▶ WORK TASK:
Give the data again exactly, without its images.
==== EXTRACTED INFORMATION
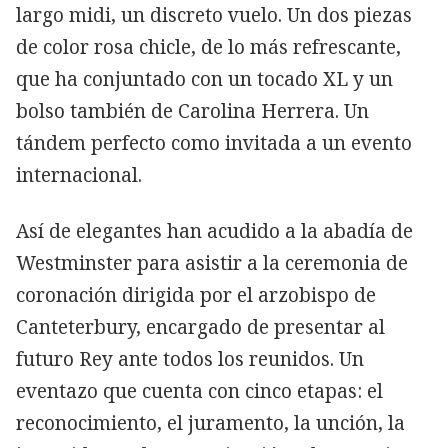
largo midi, un discreto vuelo. Un dos piezas
de color rosa chicle, de lo más refrescante,
que ha conjuntado con un tocado XL y un
bolso también de Carolina Herrera. Un
tándem perfecto como invitada a un evento
internacional.
Así de elegantes han acudido a la abadía de
Westminster para asistir a la ceremonia de
coronación dirigida por el arzobispo de
Canteterbury, encargado de presentar al
futuro Rey ante todos los reunidos. Un
eventazo que cuenta con cinco etapas: el
reconocimiento, el juramento, la unción, la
========
▶ EXERCISE ANSWER:
largo midi, un discreto vuelo. Un dos piezas
de color rosa chicle, de lo más refrescante,
que ha conjuntado con un tocado XL y un
bolso también de Carolina Herrera. Un
tándem perfecto como invitada a un evento
internacional.
Así de elegantes han acudido a la abadía de
Westminster para asistir a la ceremonia de
coronación dirigida por el arzobispo de
Canteterbury, encargado de presentar al
futuro Rey ante todos los reunidos. Un
eventazo que cuenta con cinco etapas: el
reconocimiento, el juramento, la unción, la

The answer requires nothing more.